A supporter of Scottish independence, he is unsurprisingly not a fan of the Tories and the way they’ve run Britain in the years since his brother’s death. He says his primary concern at the next general election is to vote out his local Tory MP Steve Baker, the arch-Brexiteer who represents the constituency of Wycombe near London. Niven says much of the social mobility that allowed him to swap Irvine for London as a young man has disappeared, making it much harder for those from working class backgrounds to have careers in the arts.

“When I moved to London I was in a band. You could move down and sign on and get your rent paid – it was almost like getting your government grant to fund your two or three-year shot at trying to make it. Most of us don’t [make it] but it seemed a lot easier to do then. 

“To work somewhere like a record company or anywhere hip now you have to do the first couple of years either not getting paid or barely getting paid. The only people who can afford to do that now are middle class kids. 

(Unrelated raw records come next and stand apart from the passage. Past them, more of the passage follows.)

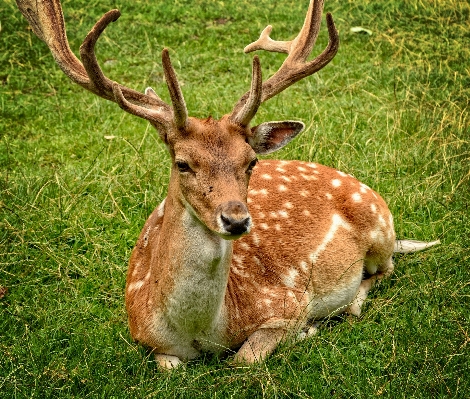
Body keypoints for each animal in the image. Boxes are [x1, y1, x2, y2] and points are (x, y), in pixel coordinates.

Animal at [15, 0, 440, 370]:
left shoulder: (288, 302)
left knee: (385, 269)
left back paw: (350, 305)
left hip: (378, 227)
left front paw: (307, 332)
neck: (203, 330)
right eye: (182, 163)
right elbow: (170, 368)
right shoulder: (145, 337)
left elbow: (244, 359)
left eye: (250, 162)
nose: (236, 220)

Irvine, North Ayrshire | Alamy

“It terrifies and depresses me that we’re missing out on the next Morrissey or Mark E Smith or James Kelman or Andrew O’Hagan because you just don’t get the time in late teens and early twenties to wallow about at the state’s expense. I was the beneficiary of a completely free university degree. I even dropped out for two years in the middle of my degree and the state held me. I pay a fair whack in taxes now, which is as it should be and I’m happy to do it – I don’t mind carrying younger people of a working class background to try and allow them to get their foot in the door or figure out who they are.”

Niven, whose first novel wasn’t published until he was 41, says he remains thankful every day that he has the career he has. He says his ex-wife, a lawyer, laughed in his face when he suggested doing a law degree in the years before his first book was picked up. He now works six days a week, writing his latest novel in the morning and spending afternoons on screenplays. Despite having spent more than 30 years away from Scotland, he still has a house in Ayrshire and tries to get back as often as he can. 

“When I was a teenager, I could not wait to get out of Irvine,” he says. “First to get to Glasgow and then get to London – I couldn’t wait to get away. I’ve spent a good chunk of my life keen to put some distance between me and Ayrshire, but in the last decade I love going back. I feel the pull of it quite strongly. There’s that nostalgia for where you grew up which seems to kick in as you get older.”